To be beside the friendly guiding Sweetwater was a great relief. Now the South Pass was only eighty or ninety miles west, with a plain trail connecting. But what a trail this had become, in a short year! So many wagons had traversed it—the hoofs of the oxen and of the horses all pointing west—that the tough sage-brush had been crushed flat in a great, winding furrow forever leading onward. Strange was it to come upon such a trail, in this wilderness of plain and butte more than a thousand miles from the frontier.

This morning, when daylight revealed the sudden highway, exclamations of astonishment ran through the camp and adown the column, as now the march was made so much easier.

“Wagh! The Snake woman says it air the great medicine road o’ the whites,” remarked William New.

“Looks to me as if all the folks in Missouri were moving out to Oregon,” called back Ike.

“You would think so, if you had been with us at the start,” responded Basil Lajeunesse, who was riding to chat with the Carson men. “Oregon and California both. Name of a dog! Until the trail forked and we turned off for St. Vrain the Laramie route was a string of beads, so thick were wagons. That Doctor Whitman, he has stirred people up. One thousand for Oregon—men and women and the children—were collected at the Kansas, waiting for him.”

“These air fresh sign,” quoth Ike, with an eye upon the hoof marks and wheel tracks, and the freshly plucked springs where women and children must have wandered, picking nosegays.

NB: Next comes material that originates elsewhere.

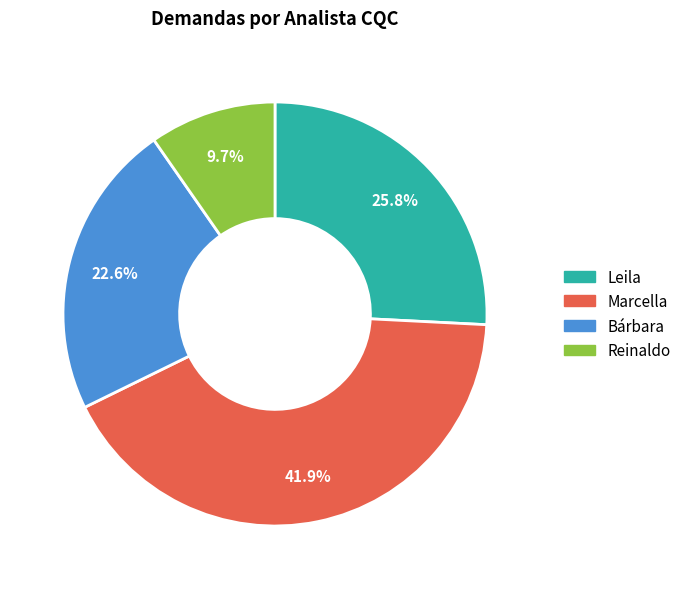

To the nearest percent, what is the combined percentage of Leila and Bárbara?

48%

“Lieutenant Frémont, he stirred people up, too,” continued Basil, proudly. “It is ‘South Pass,’ ‘South Pass,’ everybody talk about ‘South Pass,’ so easy to cross. And the Congress talk, too, all about Oregon, and it say it will give to every American settler in Oregon six hundred forty acres of land and for his child one hundred sixty acres. I should like to go, myself, but I do not know as my family like to go.”

“Some’ll never get thar,” grunted William New. “Thar’s a grave, already. Wonder the wolves or the Injuns haven’t dug it open yet. They will.”

The South Pass was crossed. Still onward led the great trail. Occasionally at camping-spot or elsewhere relics were to be noted. Once Oliver found a ragged doll; and was seen again a hasty grave.